Hacker News new | ask | show | jobs
by wongarsu 49 days ago
Until you hit a CSV exported by Excel
1 comments

I should have said "a text file with no byte-order mark". I would hope that Excel's CSV export, if it's writing UTF-16, is writing a byte-order mark first (though I don't have any Excel-exported CSVs lying around right now to check). The byte-order mark is necessary for UTF-16 since it has big-endian and little-endian variants, but unnecessary (and actually harmful in a few situations) for UTF-8. So naturally, if you assume something is UTF-8 but the first few bytes you encounter are FF FE or FE FF (both of which are illegal in UTF-8) then instead of throwing an error saying "Hey, that's illegal UTF-8, buddy!" you should just reparse in UTF-16 (and you now know the correct byte order to use). In fact, you should read four bytes just to make sure you're not seeing FF FE 00 00, because that would indicate a UTF-32LE document. (Which indicates an ambiguity in UTF-16, that UTF-8 doesn't have. A UTF-16 document that begins with a null byte is likely to be misinterpreted as UTF-32LE).

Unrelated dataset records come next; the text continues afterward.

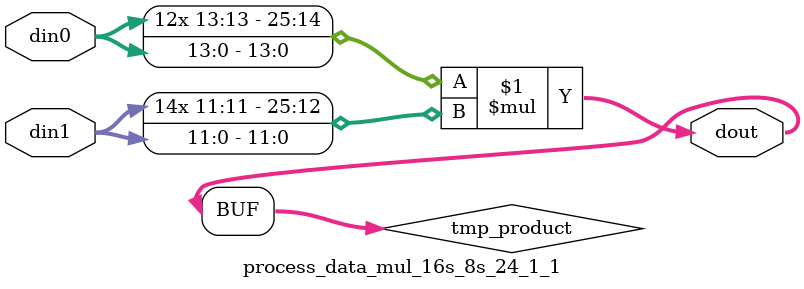
<source format=v>

`timescale 1 ns / 1 ps

  module process_data_mul_16s_8s_24_1_1(din0, din1, dout);
parameter ID = 1;
parameter NUM_STAGE = 0;
parameter din0_WIDTH = 14;
parameter din1_WIDTH = 12;
parameter dout_WIDTH = 26;

input [din0_WIDTH - 1 : 0] din0; 
input [din1_WIDTH - 1 : 0] din1; 
output [dout_WIDTH - 1 : 0] dout;

wire signed [dout_WIDTH - 1 : 0] tmp_product;













assign tmp_product = $signed(din0) * $signed(din1);








assign dout = tmp_product;







endmodule

</source>
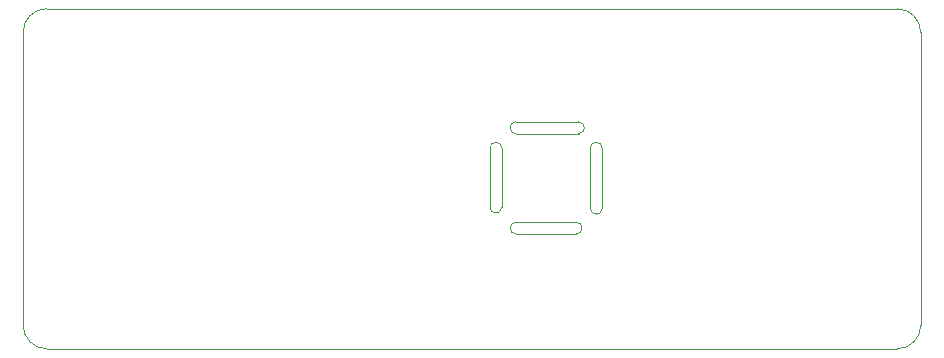
<source format=gbr>
%TF.GenerationSoftware,KiCad,Pcbnew,(6.0.5)*%
%TF.CreationDate,2022-10-08T22:42:16+08:00*%
%TF.ProjectId,LabPrecisionVoltageSource_V1.2,4c616250-7265-4636-9973-696f6e566f6c,rev?*%
%TF.SameCoordinates,Original*%
%TF.FileFunction,Profile,NP*%
%FSLAX46Y46*%
G04 Gerber Fmt 4.6, Leading zero omitted, Abs format (unit mm)*
G04 Created by KiCad (PCBNEW (6.0.5)) date 2022-10-08 22:42:16*
%MOMM*%
%LPD*%
G01*
G04 APERTURE LIST*
%TA.AperFunction,Profile*%
%ADD10C,0.100000*%
%TD*%
G04 APERTURE END LIST*
D10*
X158599142Y-97200000D02*
X158599142Y-92200000D01*
X160800000Y-89973862D02*
X166099142Y-89973865D01*
X168099142Y-97300000D02*
X168099144Y-92200000D01*
X195071142Y-107199962D02*
X195071142Y-82399964D01*
X158599176Y-97200000D02*
G75*
G03*
X159599141Y-97226137I500324J0D01*
G01*
X159599142Y-92200000D02*
G75*
G03*
X158599142Y-92200000I-500000J-38D01*
G01*
X159599142Y-92200000D02*
X159599141Y-97226137D01*
X165900000Y-99473863D02*
X160800000Y-99473863D01*
X119071143Y-82399964D02*
X119071141Y-107185785D01*
X121071140Y-80400000D02*
X193071139Y-80400000D01*
X160800000Y-89973939D02*
G75*
G03*
X160800000Y-90973861I0J-499961D01*
G01*
X166099142Y-90973935D02*
G75*
G03*
X166099142Y-89973865I-42J500035D01*
G01*
X195071135Y-82399964D02*
G75*
G03*
X193071139Y-80399965I-2000035J-36D01*
G01*
X165900000Y-99473936D02*
G75*
G03*
X165900000Y-98473864I-900J500036D01*
G01*
X119071113Y-107185785D02*
G75*
G03*
X121071141Y-109185787I1999987J-15D01*
G01*
X166099142Y-90973864D02*
X160800000Y-90973861D01*
X168099144Y-92200000D02*
G75*
G03*
X167100000Y-92200000I-499572J-34D01*
G01*
X193071139Y-109199942D02*
G75*
G03*
X195071142Y-107199962I61J1999942D01*
G01*
X167099142Y-97300000D02*
G75*
G03*
X168099142Y-97300000I500000J0D01*
G01*
X121071141Y-109185787D02*
X193071139Y-109200000D01*
X160800000Y-98473937D02*
G75*
G03*
X160800000Y-99473863I-900J-499963D01*
G01*
X167099142Y-97300000D02*
X167100000Y-92200000D01*
X160800000Y-98473864D02*
X165900000Y-98473864D01*
X121071140Y-80400043D02*
G75*
G03*
X119071143Y-82399964I60J-2000057D01*
G01*
M02*

</source>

Before I go off on too much of a rabbit trail, I have two points I want to make:

1. Since UTF-8 should be the default assumption for any sensible software, a byte-order mark is not needed for UTF-8, but any non-UTF-8 encoding should use a byte-order mark. (And in fact needs a BOM, because both UTF-16 and UTF-32 have LE and BE variants).

2. Excel needs to fix its stupid CSV import/export defaults.

Another classic from Microsoft -the Language Server Protocol is UTF-16. Could be paying that price for the rest of time.